Nanji island is an island named Nan(蘭) of Nancho(orchid) and ji(芝) of Jicho(plant). It was a small land with enough view to be called 'Flower Island' until it was decided as a landfill site in 1977. From 1979 to 1993, the mountain was built with all kinds of garbage. In only a decade or so, nature has been buried, leaving nothing but a historic record of the orchid-filled island.

With the redevelopment project to build the World Cup Stadium at Nanji and Sangam-dong, where a swarm of flies used to be flying, was bulldozed and turned into a real estate development along with a park to be built on top of a garbage mountain.

 

From 2006, decomposing garbage underneath the park created hydrogen and methane gas that redirected the city's effort to use the energy to put it back into the grid. Currently, its buried past slowly rises to the ground as an immaterial energy. 

Deconstruction

33 meters high Nanji​ garbage island, 1988.

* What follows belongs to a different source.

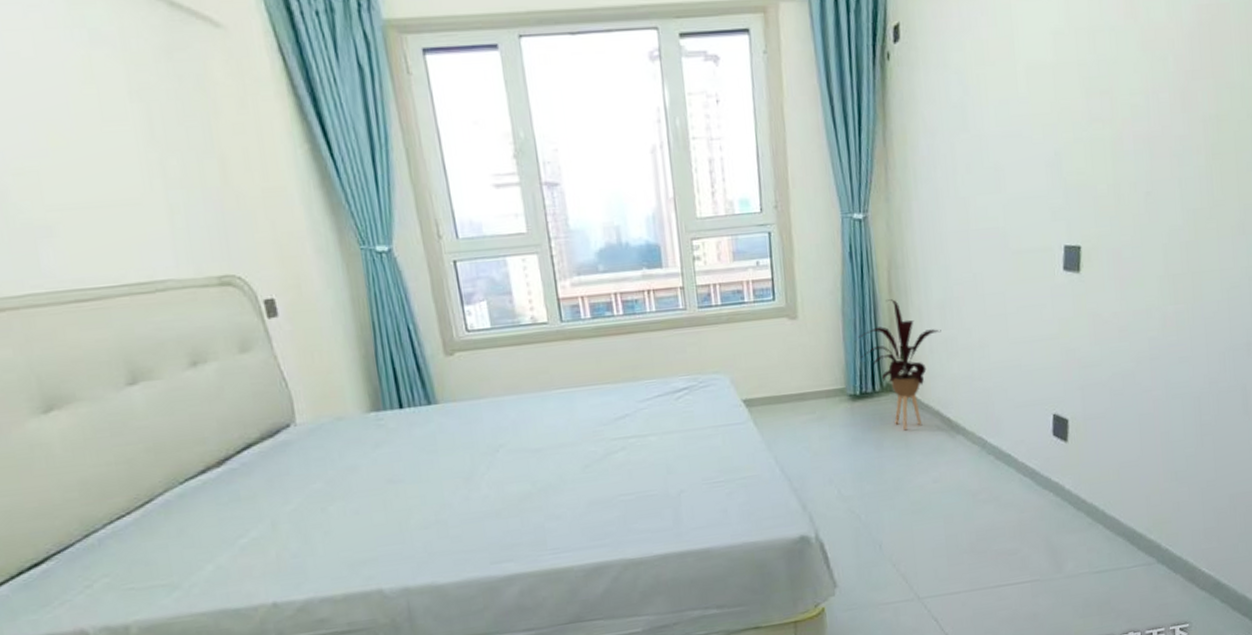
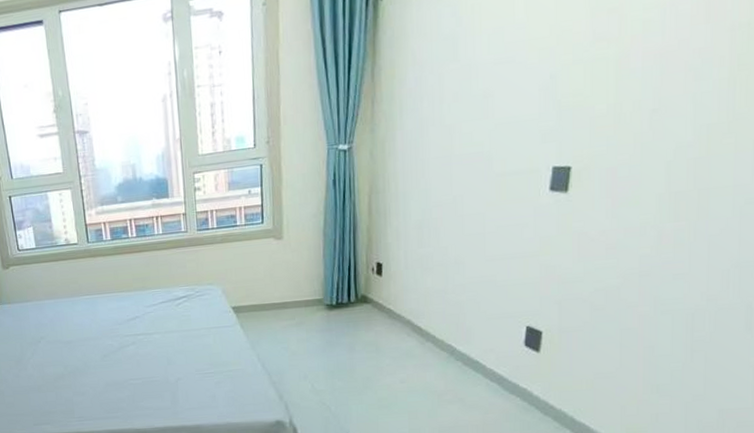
house plant: present [858,299,941,431] -> none [337,221,418,337]

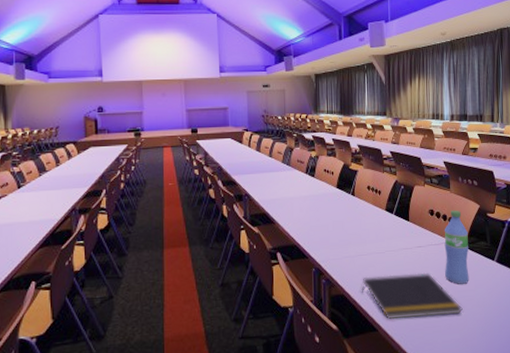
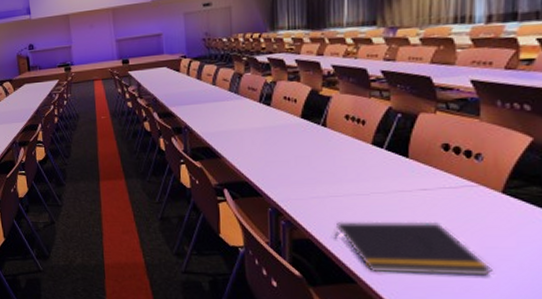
water bottle: present [444,210,469,284] -> none [465,144,508,239]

SeMA Curator - Park Soon-young

Onsang Curator - Huh Namjoo

"HOLO-" is a prefix to define whole or totality. In Korean, the phonetic word "holo" [홀로] describes a similar form but with a connotation of isolation.

 

Researching its buried history, seeping past, and still ongoing redevelopment and gentrification, materials and elements from abandoned homes and shops were collected to reconstitute its sense of presence through lights and immaterial forms.